Does that mean that LinkedIn can shut down the copy-and-paste capability of someone's browser and/or operating system?

What about the "Save Page As..." functionality (the ability of a browser to save a page offline?)

Can LinkedIn shut down "Save Page As..." ?

Also, what about the Print Screen (take a screen snapshot) capabilities of someone's operating system?

Can LinkedIn shut down that?

Finally, there's literally oodles of software that can be used for web scraping; what follows below is just one non-canonical list:

https://github.com/lorien/awesome-web-scraping

Is LinkedIn going to shut down all of that software, all at the same time?

LinkedIn is apparently trying to use Law -- to try to solve what is, in essence, a technological problem!

Anyway, an excellent point using Python!

[+] indymike|3 years ago|reply

> Even if I removed all the LinkedIn examples, Browserflow could still be used to automate or scrape LinkedIn because, well, it's a browser automation tool. Is LinkedIn demanding that I stop developing Browserflow altogether?

First, talk to a lawyer. LinkedIn is highly litigious about scraping, and browser plugins often fall in that category. The law isn't settled on the issue at all, and here's a law firm (Farella Braun + Martel) article about HiQ vs LinkedIn from just a few weeks ago: https://www.fbm.com/publications/what-recent-rulings-in-hiq-...

[+] csydas|3 years ago|reply

As people have said, just contact a lawyer willing to provide a consultation, and likely take their services to get assistance in addressing a response.

You have time to get a consultation and draft a response; the language in use is overly broad in the letter and intentionally so. This is to be rebutted and basically tell them "you will stop advertising that it _can_ scrape LinkedIn, but LinkedIn cannot outright ban any tool that might be used for scraping as that's not their right." A real attorney will write this in a very nice way with proper wording that you will stop advertising that it can scape LinkedIn but they can stuff the other parts of the demands wherever is convenient for them.

It will cost a bit of money regrettably, but it should be manageable.

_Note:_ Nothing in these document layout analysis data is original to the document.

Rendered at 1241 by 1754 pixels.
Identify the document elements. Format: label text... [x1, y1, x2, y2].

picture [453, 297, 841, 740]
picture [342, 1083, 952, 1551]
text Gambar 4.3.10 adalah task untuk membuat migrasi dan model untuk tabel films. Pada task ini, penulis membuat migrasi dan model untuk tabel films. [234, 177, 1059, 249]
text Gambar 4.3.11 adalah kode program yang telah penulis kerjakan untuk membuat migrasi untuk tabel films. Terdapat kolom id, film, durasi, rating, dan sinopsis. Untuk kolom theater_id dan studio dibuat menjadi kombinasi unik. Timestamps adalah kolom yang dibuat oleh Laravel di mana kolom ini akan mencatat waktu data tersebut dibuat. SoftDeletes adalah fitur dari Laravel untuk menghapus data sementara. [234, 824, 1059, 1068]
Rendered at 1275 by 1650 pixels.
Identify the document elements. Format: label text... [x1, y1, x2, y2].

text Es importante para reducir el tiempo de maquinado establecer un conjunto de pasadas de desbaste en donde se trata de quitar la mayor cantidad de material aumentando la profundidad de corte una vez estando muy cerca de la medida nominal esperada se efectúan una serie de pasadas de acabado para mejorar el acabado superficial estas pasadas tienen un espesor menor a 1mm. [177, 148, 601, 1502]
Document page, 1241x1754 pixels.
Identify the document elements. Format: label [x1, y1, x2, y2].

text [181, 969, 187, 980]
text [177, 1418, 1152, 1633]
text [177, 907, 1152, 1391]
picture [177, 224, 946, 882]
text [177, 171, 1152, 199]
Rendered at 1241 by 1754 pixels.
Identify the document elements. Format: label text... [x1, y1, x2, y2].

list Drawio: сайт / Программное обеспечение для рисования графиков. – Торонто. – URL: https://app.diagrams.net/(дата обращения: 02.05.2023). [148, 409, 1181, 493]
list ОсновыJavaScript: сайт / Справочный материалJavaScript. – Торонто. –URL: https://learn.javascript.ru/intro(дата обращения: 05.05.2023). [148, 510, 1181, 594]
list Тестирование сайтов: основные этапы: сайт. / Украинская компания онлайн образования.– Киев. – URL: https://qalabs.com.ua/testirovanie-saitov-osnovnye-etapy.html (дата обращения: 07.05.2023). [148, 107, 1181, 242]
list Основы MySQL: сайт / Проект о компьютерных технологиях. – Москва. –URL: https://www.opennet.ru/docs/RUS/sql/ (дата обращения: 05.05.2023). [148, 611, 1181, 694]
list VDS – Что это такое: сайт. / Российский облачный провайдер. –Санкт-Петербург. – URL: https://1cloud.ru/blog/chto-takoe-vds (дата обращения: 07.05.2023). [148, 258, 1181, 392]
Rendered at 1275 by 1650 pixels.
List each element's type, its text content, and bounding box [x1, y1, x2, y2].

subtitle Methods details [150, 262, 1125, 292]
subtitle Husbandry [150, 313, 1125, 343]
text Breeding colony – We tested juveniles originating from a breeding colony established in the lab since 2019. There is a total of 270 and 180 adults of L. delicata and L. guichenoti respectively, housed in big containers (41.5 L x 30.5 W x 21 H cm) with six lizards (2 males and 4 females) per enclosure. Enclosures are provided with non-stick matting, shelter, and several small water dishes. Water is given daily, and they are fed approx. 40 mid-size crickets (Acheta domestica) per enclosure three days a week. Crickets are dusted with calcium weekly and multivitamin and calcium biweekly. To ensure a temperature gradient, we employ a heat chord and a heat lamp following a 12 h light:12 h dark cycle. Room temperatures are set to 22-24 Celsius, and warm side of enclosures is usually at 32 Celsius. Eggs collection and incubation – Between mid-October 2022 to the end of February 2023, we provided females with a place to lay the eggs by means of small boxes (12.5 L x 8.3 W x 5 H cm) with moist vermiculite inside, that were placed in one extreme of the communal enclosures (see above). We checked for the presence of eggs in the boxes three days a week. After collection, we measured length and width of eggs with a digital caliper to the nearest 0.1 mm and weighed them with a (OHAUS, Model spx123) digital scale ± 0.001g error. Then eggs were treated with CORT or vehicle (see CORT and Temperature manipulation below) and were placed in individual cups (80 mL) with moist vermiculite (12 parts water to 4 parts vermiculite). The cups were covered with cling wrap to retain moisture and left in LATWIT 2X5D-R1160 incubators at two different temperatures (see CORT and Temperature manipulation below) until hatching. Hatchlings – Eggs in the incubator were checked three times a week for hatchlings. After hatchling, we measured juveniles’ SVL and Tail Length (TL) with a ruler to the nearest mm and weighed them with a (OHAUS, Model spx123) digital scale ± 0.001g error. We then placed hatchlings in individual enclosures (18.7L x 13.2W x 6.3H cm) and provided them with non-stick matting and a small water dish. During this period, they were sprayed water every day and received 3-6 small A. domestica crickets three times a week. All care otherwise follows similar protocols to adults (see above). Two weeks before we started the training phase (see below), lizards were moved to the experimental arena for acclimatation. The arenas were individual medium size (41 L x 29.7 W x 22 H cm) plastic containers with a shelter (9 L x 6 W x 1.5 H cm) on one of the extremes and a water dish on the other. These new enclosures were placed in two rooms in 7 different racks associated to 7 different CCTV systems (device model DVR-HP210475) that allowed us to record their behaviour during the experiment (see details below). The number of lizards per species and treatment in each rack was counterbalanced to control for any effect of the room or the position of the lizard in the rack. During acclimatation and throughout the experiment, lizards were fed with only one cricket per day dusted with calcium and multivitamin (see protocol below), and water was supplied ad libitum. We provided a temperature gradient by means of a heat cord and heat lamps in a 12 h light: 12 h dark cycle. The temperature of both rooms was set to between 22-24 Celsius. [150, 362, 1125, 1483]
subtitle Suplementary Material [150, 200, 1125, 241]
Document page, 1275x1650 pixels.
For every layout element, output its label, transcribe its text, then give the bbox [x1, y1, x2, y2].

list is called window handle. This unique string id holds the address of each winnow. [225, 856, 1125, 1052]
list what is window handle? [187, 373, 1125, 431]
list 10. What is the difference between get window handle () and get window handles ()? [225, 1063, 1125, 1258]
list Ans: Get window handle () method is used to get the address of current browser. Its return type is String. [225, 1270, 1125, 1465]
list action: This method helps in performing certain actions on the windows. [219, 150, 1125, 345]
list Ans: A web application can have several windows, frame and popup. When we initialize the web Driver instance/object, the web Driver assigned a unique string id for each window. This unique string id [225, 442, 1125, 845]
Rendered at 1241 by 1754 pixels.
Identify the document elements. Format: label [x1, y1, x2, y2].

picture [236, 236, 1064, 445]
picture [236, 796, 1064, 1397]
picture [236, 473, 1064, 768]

[+] freediver|3 years ago|reply

Get legal advice.

It is not clear how is it that your company is violating their user agreement, when it is the users using the extension that are. The extension on its own does nothing? This is my very layman reaction and first thing I would seek to understand better from legal council.

[+] Dr_ReD|3 years ago|reply

- not a lawyer here -

I'd immediately remove every reference to linkedin -anywhere- and hard-block their domain in the code. Only after, I'd probably seek a release from the injunction.

Perhaps you should involve a lawyer, but if you won't, then limit yourself to a brief matter of fact explanation of what you've changed, focusing especially on the block in the source code. Do not address their points yourself. Refrain from any commentary, apologies, admissions.

I wouldn't go any further without a lawyer.